Proposed constitutional amendment would limit Denver-area housing growth — Denver Business Journal

Denver photo via Allen Best
Denver photo via Allen Best

From The Denver Business Journal (Ed Sealover):

Dismayed by highway congestion and hamstrung government budgets, the author of Golden’s 21-year-old housing-growth limitations has submitted an initiative for the 2018 ballot that would cap the number of new homes and apartments going up along most of the Front Range.

Daniel Hayes’ effort must be categorized, at least for now, as a long shot.

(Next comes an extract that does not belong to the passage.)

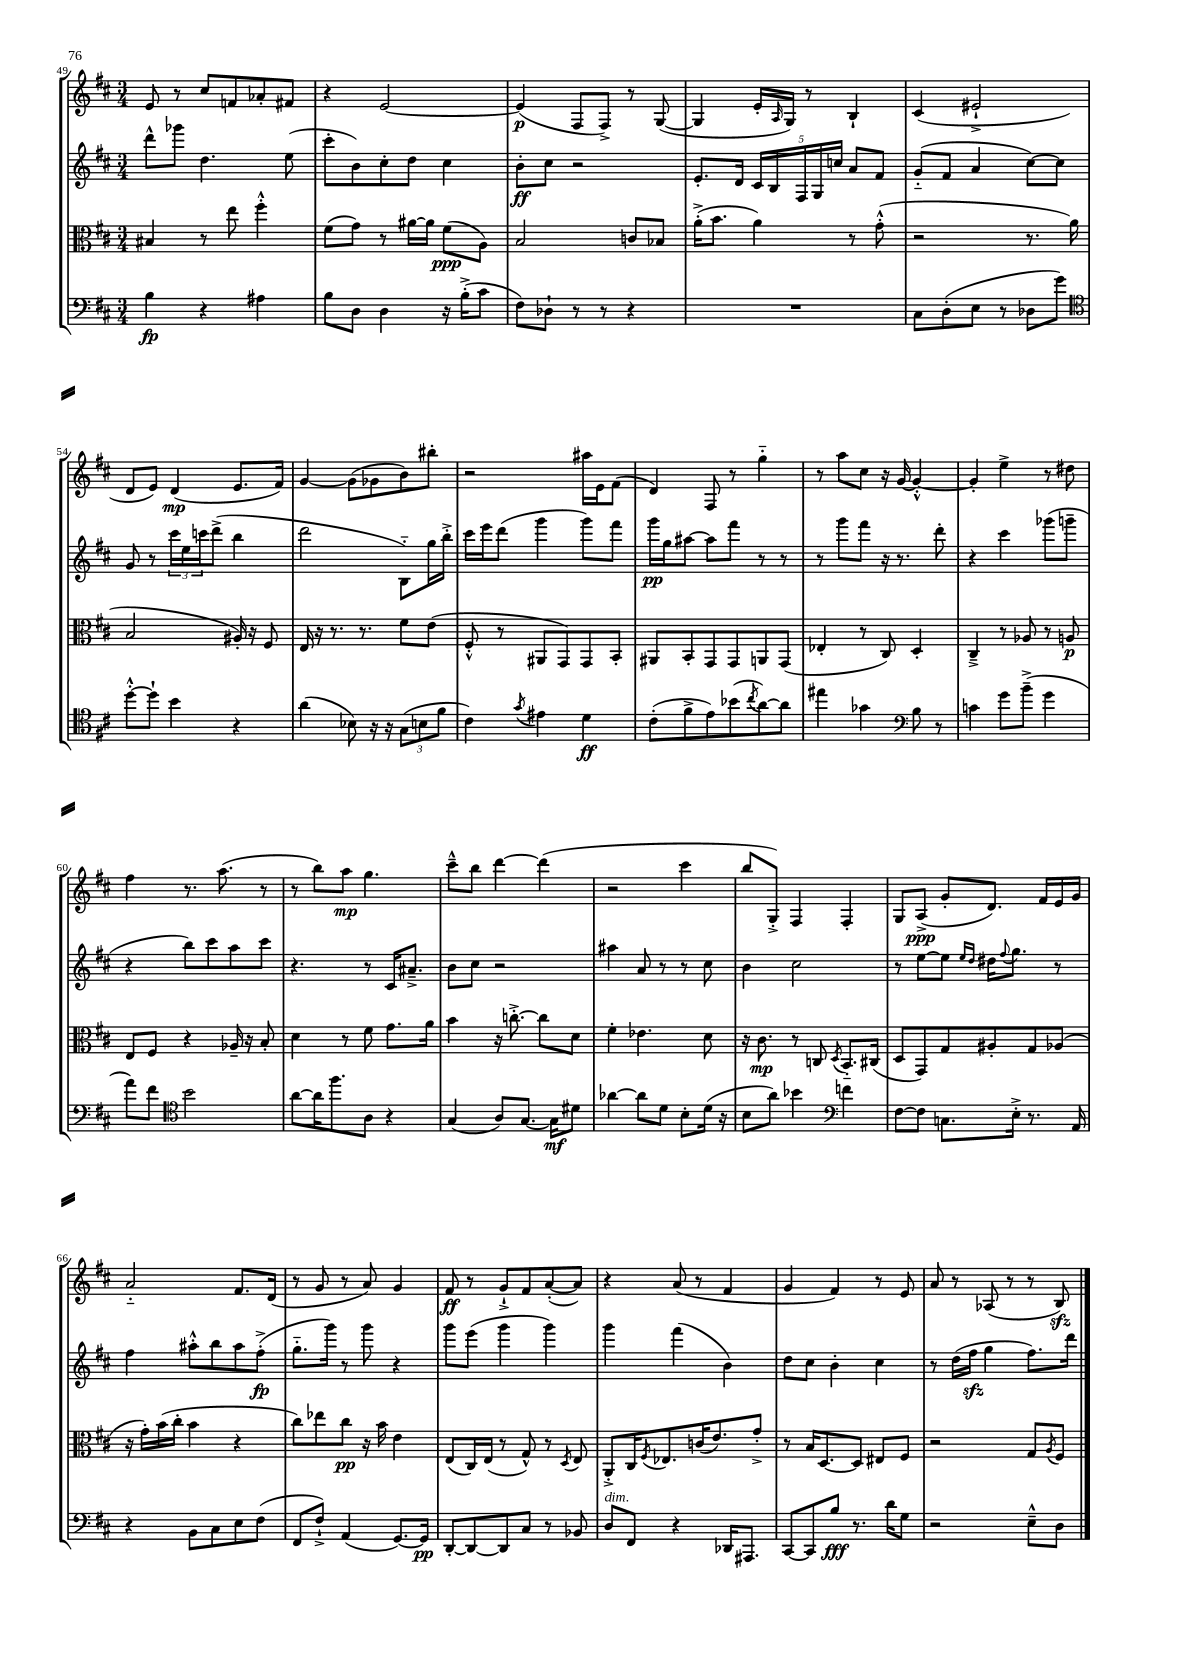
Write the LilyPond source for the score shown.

Not only has he not solicited funders or backers for the campaign, but he said in an interview Thursday that he plans to file a lawsuit challenging the constitutionality of the recently passed Amendment 71, arguing that it would be nearly impossible to meet the new threshold of 55 percent approval to pass a constitutional amendment like his.

But local economic-development leaders are already concerned about the implications of any such proposal on being able to attract more jobs and workers if the supply of housing dries up.

And Hayes said he believes he can tap into a growing sentiment among Colorado residents that people should be able to control the amount of new housing before its effects and the effects of a booming population weigh even further on the crowding of highways, schools and other infrastructure.

“The growth is completely out of control. And it’s costly,” Hayes told the Denver Business Journal. “Excessive growth will bankrupt the state. There’s already no money for highways.”

The U.S. Census Bureau estimates that Colorado’s population grew 8.5 percent between 2010 and 2015, reaching a level of nearly 5.5 million people. The growth rate is one of the fastest in the country during that time period, and roughly two-thirds of the growth comes from in-migration rather than the natural cycles of state residents’ birth over death, studies have shown.

Hayes’ proposed constitutional amendment would, beginning in 2019, limit the number of new residences in the seven-county Denver metro area and in El Paso, Larimer and Weld counties to no more than 1 percent growth per year. Homes would be counted as one structure in that calculation and each apartment in a new apartment building would also be counted as one structure.

In addition, the proposal would allow residents of any other city or county government to petition to put a similar growth limitation on their local ballot. And it would allow growth limitations to be amended or repealed by initiative or referendum beginning in 2021.